#### Ваше задание:
Перепишите часть отрывка о суде, всё от «Заседание началось с» и до «вопросов не возникало.» включительно, поставив «очевидцев» на место «свидетелей».

#### Приведённый отрывок:
● ● ●
Формально заседание было открытым, на самом деле пускали только по пропускам; некоторые студенты пытались пройти в зал, но вход контролировался сотрудниками госбезопасности. Эта мера не была напрасной: когда в Горьком судили группу Павленкова — Капранова — Жильцова — Пономарёва, при произнесении последним слов в зал были допущены все желающие. Подсудимых забросали цветами, и будущие политзэки выкрикивали: «Сталинизм не пройдёт» и «Ваш суд антисоветский». Впрочем, некоторые люди попали в зал случайно — пропуска не были именными. Среди присутствовавших я видел преподавателей университета, юридического института, наших следователей; зал мест на 40 был заполнен целиком.
Перед началом первого судебного заседания Сенин предложил мне выступить с отказом от того, что мы говорили на предварительном следствии, и заявить, что не считаем себя виновными. Я отказался, а в одиночку Сенин на подобный шаг не решился здесь сыграла роль общая атмосфера, сказывалась и разница в выборе линий поведения участников группы после ареста, непоследовательность и колебания, которые про являл практически каждый из нас. Я знал, что нас снова разведут по камерам, что мы находимся в безраздельной власти полицейского аппарата, который может предпринять самые неожиданные меры,— мы ведь не знали, как проходят такие судебные процессы, что бывает с людьми, которые внезапно заявляют, что они готовы противостоять режиму до конца.
Неизвестность и несогласованность в наших действиях и показаниях приводила к тому, что я придерживался линии, которую выбрал в середине следствия: подтверждать факты, которые становились известны следствию, и признавать, что наша деятельность была ошибочной. Каждый из нас, конечно, не считал себя виновным, и когда я показал Куликову написанное перед судом стихотворение о поэте, который усыпляет своими скучными стихами дракона, сторожащего принцессу, он сказал, что это напоминает ему наше поведение на следствии.
Заседание началось с чтения обвинительного заключения, затем следовал допрос свидетелей. Некоторые выражали желание остаться в зале после допроса, но суды заявлял, что они должны покинуть зал суда. У людей не хватало решимости возражать и ссылаться на УПК, и до конца заседания разрешили остаться только наши» родственникам. Вопросы к ним носили совершенно бессмысленный характер, от них
требовалась лишь наша характеристика, а по обвинительному заключению вопросов не возникало.
Суд был ритуально-формализован до предела: зачитывались показания, они подтверждались, и ни о какой полемике с нашими взглядами речь не велась. Адвокаты всех шестерых обвиняемых произносили совершенно однотипные речи: да, наши подзащитные совершили особо опасные государственные преступления, но, учитывая их молодость, признание вины, всякого рода смягчающие обстоятельства (больные родственники, состояние здоровья), просили назначить как можно меньшее наказание; ни о пересмотре дела, ни о нелепости обвинения речи не шло. Всё это напоминало Кафку и «Приглашение на казнь» Набокова, где речи прокурора и адвоката звучат в унисон. Наши последние слова были очень краткими и сводились к признанию вины.
● ● ●
#### Выдержка из записей:
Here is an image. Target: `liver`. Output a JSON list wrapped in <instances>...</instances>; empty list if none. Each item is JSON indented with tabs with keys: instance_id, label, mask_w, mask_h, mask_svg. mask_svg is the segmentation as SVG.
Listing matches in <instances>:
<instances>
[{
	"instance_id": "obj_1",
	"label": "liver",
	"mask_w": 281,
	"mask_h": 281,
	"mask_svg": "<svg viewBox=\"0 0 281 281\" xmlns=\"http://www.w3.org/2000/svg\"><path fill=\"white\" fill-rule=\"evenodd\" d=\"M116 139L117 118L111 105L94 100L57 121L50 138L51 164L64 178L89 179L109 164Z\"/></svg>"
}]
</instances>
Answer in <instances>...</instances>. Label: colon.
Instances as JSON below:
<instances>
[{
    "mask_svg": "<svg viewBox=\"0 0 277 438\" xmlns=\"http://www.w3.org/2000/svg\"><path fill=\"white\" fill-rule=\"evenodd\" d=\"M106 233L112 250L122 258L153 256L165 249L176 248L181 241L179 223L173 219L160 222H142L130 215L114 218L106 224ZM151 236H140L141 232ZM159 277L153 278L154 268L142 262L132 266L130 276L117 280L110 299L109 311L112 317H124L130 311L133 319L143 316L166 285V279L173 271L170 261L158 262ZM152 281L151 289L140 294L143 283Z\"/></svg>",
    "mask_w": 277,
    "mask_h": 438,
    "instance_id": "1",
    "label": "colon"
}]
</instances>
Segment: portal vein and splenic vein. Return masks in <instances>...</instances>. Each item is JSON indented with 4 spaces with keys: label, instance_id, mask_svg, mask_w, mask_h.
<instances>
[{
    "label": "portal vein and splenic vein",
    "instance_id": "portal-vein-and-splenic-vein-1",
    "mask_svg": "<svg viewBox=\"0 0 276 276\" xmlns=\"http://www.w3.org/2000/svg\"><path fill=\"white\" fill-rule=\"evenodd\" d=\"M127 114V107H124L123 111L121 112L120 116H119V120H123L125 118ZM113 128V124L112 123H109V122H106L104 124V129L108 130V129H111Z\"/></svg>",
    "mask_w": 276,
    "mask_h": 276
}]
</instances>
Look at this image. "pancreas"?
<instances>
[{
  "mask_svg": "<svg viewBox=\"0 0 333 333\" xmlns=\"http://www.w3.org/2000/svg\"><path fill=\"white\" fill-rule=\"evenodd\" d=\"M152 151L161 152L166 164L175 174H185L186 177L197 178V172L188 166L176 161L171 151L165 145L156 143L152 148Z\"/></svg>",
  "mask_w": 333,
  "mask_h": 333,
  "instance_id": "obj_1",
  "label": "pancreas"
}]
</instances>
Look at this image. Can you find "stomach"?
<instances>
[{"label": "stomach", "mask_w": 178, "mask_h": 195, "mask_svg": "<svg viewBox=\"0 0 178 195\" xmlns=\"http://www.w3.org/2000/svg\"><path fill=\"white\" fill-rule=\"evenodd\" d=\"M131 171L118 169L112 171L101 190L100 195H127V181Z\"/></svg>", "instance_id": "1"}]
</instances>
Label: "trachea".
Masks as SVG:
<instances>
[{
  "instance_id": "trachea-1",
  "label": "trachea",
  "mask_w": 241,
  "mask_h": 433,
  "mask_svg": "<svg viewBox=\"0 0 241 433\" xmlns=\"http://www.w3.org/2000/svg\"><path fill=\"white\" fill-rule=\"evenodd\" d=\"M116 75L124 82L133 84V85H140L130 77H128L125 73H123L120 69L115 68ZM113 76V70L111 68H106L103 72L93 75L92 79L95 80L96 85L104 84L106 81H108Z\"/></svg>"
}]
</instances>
● ● ●
#### Ответ на задание:
Заседание началось с чтения обвинительного заключения, затем следовал допрос очевидцев. Некоторые выражали желание остаться в зале после допроса, но суды заявлял, что они должны покинуть зал суда. У людей не хватало решимости возражать и ссылаться на УПК, и до конца заседания разрешили остаться только наши» родственникам. Вопросы к ним носили совершенно бессмысленный характер, от них
требовалась лишь наша характеристика, а по обвинительному заключению вопросов не возникало.